◆ **ARTICLE**
Ioan, Mica, and I went out for happy hour the other night and some how we got onto the topic of searching for names in a database when you weren’t sure of the spelling. This is a pretty easy thing to do using soundex, which is a simple and fairly effective algorithm.
If you aren’t familiar with soundex, then you might want to read up on this wikipedia article before going any further.
There are a couple of different variations of the soundex algorithm, so if you are going to use it you need to be aware of the differences. The original version discards vowels before removing duplicate letters, and the newer enhanced version of the algorithm removes the duplicated before discarding vowels. This has the effect that some names will have a different soundex code depending on which version of the algorithm is used.
Lets look at a couple of examples on the command line using PHP and MySQL (PHP uses the enhanced soundex algorithm and MySQL uses the original):
php -r "echo soundex('nemo');"
N500
mysql
mysql> select soundex("nemo");
+-----------------+
| soundex("nemo") |
+-----------------+
| N000 |
+-----------------+
1 row in set (0.02 sec)

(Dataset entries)
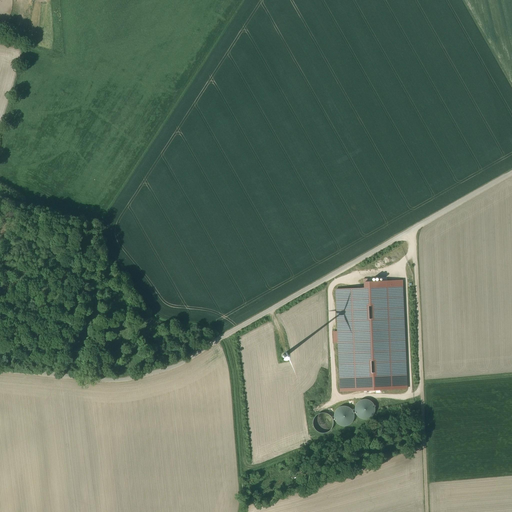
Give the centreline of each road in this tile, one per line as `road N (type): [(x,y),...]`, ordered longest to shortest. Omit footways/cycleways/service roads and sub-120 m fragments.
road 1 (unclassified): [(0,362),(143,370),(511,171)]
road 2 (track): [(412,228),(425,511)]
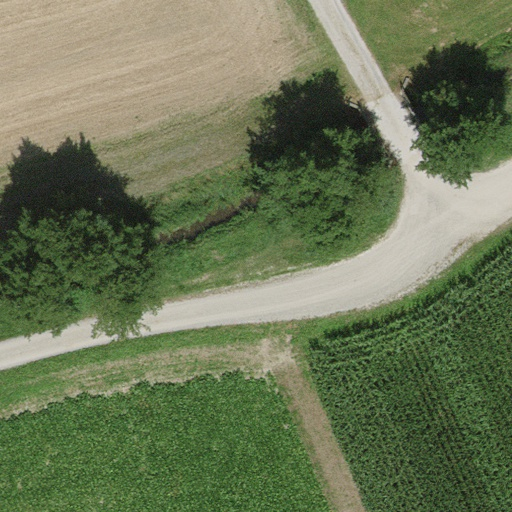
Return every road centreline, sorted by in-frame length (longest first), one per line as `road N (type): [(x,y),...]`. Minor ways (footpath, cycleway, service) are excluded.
road 1 (track): [(511,192),(440,214),(386,279),(0,357)]
road 2 (track): [(440,214),(326,0)]
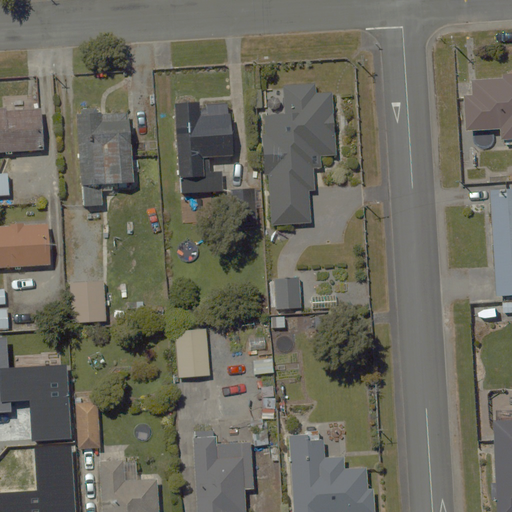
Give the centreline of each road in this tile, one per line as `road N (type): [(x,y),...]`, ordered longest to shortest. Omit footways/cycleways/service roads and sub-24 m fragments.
road 1 (residential): [(401,2),(432,511)]
road 2 (residential): [(0,25),(401,2)]
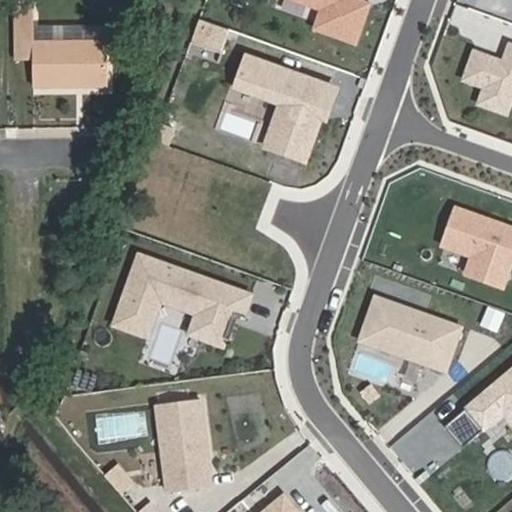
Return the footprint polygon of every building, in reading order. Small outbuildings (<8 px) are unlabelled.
[(301,0),(323,8),(316,27),(356,41),(369,4),(359,0),(301,0)] [(109,41),(35,43),(34,16),(16,16),(17,59),(34,59),(34,88),(109,88),(109,41)] [(204,16),(196,40),(226,50),(234,26),(204,16)] [(111,35),(112,23),(40,22),(40,34),(111,35)] [(511,44),(509,43),(503,60),(474,50),(463,79),(484,86),(478,103),(507,113),(511,98),(511,44)] [(337,89),(248,56),(237,86),(282,102),(267,145),(305,159),(321,116),(324,108),(329,110),(337,89)] [(511,227),(456,207),(443,243),(473,254),(467,272),(502,285),(511,258),(511,227)] [(250,295),(139,254),(114,324),(147,336),(160,299),(197,313),(190,333),(223,345),(234,313),(243,316),(250,295)] [(374,339),(389,299),(375,294),(359,339),(446,370),(448,366),(374,339)] [(462,325),(389,299),(374,339),(448,366),(462,325)] [(488,389),(445,426),(463,447),(504,412),(511,422),(511,369),(500,380),(502,383),(491,392),(488,389)] [(502,383),(500,380),(488,389),(491,392),(502,383)] [(203,397),(158,403),(169,490),(208,485),(207,472),(212,471),(203,397)] [(298,511),(285,496),(265,511),(298,511)]
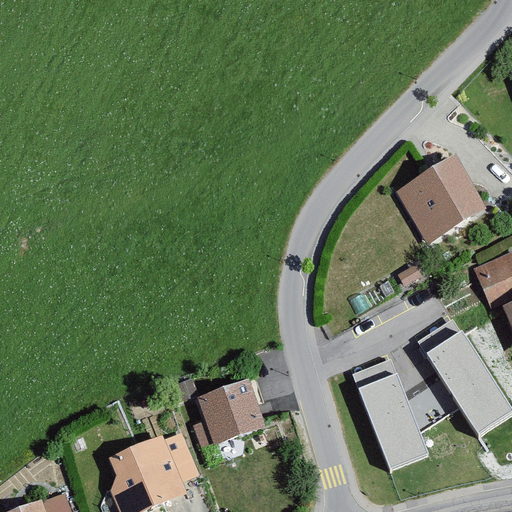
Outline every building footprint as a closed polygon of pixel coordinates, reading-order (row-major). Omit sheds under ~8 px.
[(486,220),(455,166),(398,199),(429,253),(486,220)] [(511,307),(511,256),(472,274),(490,317),(511,307)] [(422,283),(415,270),(396,281),(403,294),(422,283)] [(511,313),(503,317),(511,337),(511,313)] [(511,416),(463,340),(427,363),(480,446),(511,425),(511,416)] [(391,365),(353,380),(390,477),(429,462),(391,365)] [(194,401),(189,385),(174,390),(179,406),(194,401)] [(263,432),(249,386),(196,402),(204,426),(193,430),(200,451),(263,432)] [(116,481),(110,494),(117,511),(153,511),(185,499),(161,441),(108,462),(116,481)] [(67,511),(63,498),(23,511),(67,511)]
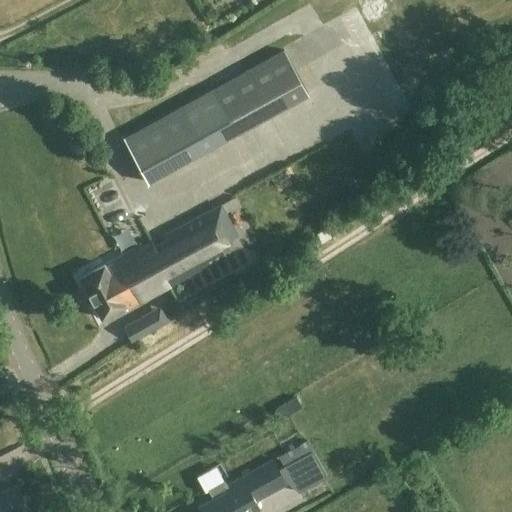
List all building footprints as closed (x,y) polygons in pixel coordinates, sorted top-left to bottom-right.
[(307,94),(283,50),(123,138),(147,182),(307,94)] [(268,208),(259,213),(271,233),(280,228),(268,208)] [(198,257),(234,238),(222,216),(187,235),(182,226),(165,235),(166,239),(154,246),(151,242),(105,267),(103,263),(79,277),(101,317),(124,305),(126,309),(203,267),(198,257)] [(321,241),(330,236),(326,228),(317,233),(321,241)] [(160,305),(124,325),(132,340),(168,321),(160,305)] [(282,402),(289,411),(301,403),(295,394),(282,402)] [(208,489),(213,498),(199,506),(202,511),(251,511),(259,508),(255,500),(286,483),(272,459),(226,484),(225,484),(223,481),(208,489)] [(0,511),(22,511),(27,510),(16,485),(0,492),(0,511)]
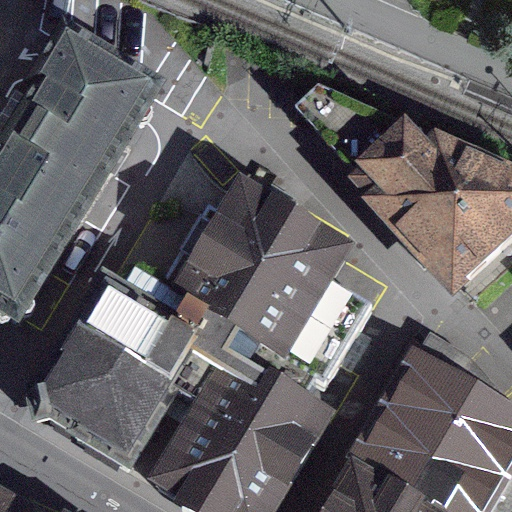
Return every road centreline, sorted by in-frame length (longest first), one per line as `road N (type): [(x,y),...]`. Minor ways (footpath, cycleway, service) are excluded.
road 1 (residential): [(511,74),(338,0)]
road 2 (secondary): [(109,511),(0,450)]
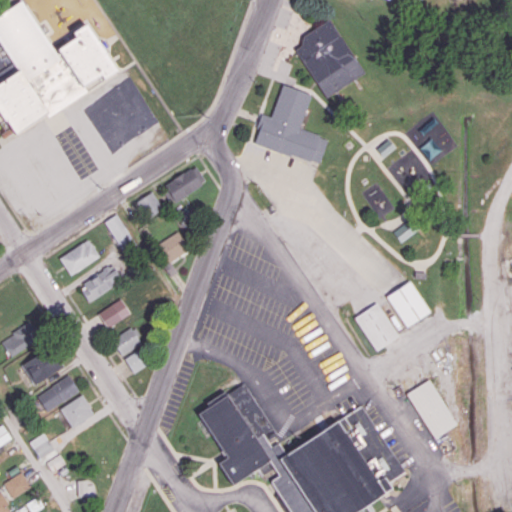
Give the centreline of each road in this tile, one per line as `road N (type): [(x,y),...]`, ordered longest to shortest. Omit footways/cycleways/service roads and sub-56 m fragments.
road 1 (residential): [(207,134),(228,161),(233,184),(114,511)]
road 2 (residential): [(268,0),(219,123),(0,270)]
road 3 (residential): [(0,216),(142,435)]
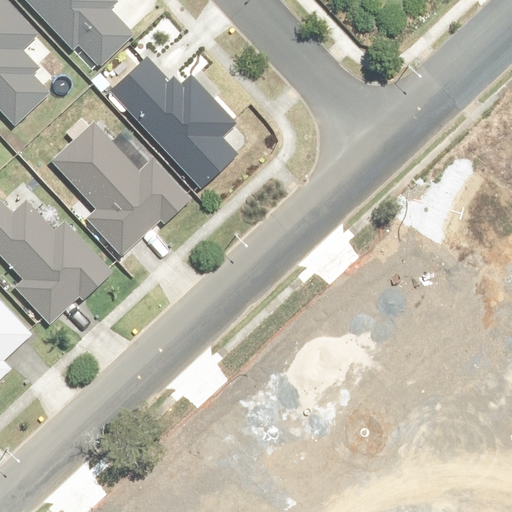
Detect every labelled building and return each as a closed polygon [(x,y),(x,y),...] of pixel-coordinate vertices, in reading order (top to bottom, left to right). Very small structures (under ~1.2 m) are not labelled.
[(38,39),(0,0),(0,109),(16,127),(49,96),(30,77),(38,70),(23,54),(38,39)] [(25,0),(95,75),(134,39),(107,9),(117,0),(25,0)] [(138,53),(104,85),(201,190),(236,157),(218,138),(233,125),(188,76),(173,90),(138,53)] [(88,224),(119,258),(155,225),(160,229),(189,202),(125,131),(111,144),(96,128),(55,165),(100,213),(88,224)] [(17,289),(51,328),(82,300),(85,303),(116,277),(67,221),(55,232),(29,203),(17,214),(0,194),(0,255),(24,283),(17,289)] [(0,382),(12,371),(3,362),(32,335),(0,301),(0,382)]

◆ **PROBLEM TO SOLVE**
Continue the write-up on soundex in PHP and MySQL, starting right after its last MySQL output.

◆ **SOLVED EXERCISE**
As we can see, these return different results, so we can’t use them interchangeably. Since we need MySQL’s help here, we’re going to have to do the entire comparison in MySQL. MySQL supports a special SOUNDS LIKE sytax which is the same as saying SOUNDEX(expression1) = SOUNDEX(expression2).
PHP and MySQL
$name = "nemo";
$sql = "SELECT * FROM customers ";
$sql .= "WHERE first_name SOUNDS LIKE '{$name}'";
$result = mysql_query($sql);
Ruby on Rails
While we’re at it let’s look at how to do it in Rails with an ActiveRecord model. Assuming we have a Customer model:
name = "nemo"
customers = Customer.find_all :conditions => ["first_name SOUNDS LIKE ?", name]
Really simple, but helpful stuff.